Given data:
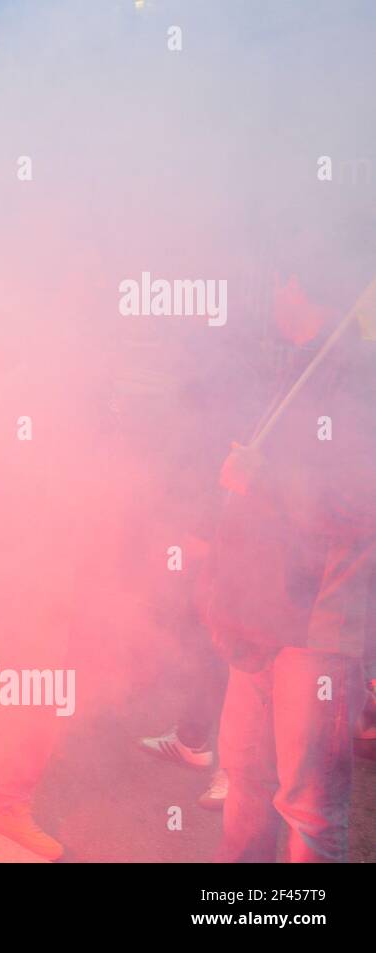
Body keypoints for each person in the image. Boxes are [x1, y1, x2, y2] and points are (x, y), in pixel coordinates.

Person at [209, 289, 376, 863]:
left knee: (307, 807)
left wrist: (266, 480)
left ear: (302, 286)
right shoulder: (295, 367)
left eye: (277, 282)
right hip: (260, 616)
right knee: (245, 775)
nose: (270, 296)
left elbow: (359, 503)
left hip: (319, 628)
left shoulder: (360, 381)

Task details: The task calls for every line of the data to be returned exactly, without pictures.

Answer box:
Body keypoints for each person in the image. Boxes are [x1, y1, x2, y2] and points are (x, y), in pixel coordinates.

Person at [209, 289, 376, 863]:
left knee: (307, 807)
left wrist: (266, 480)
left ear: (302, 286)
right shoulder: (295, 367)
left eye: (277, 282)
right hip: (260, 616)
right knee: (245, 775)
nose: (270, 296)
left elbow: (359, 503)
left hip: (319, 628)
left shoulder: (360, 381)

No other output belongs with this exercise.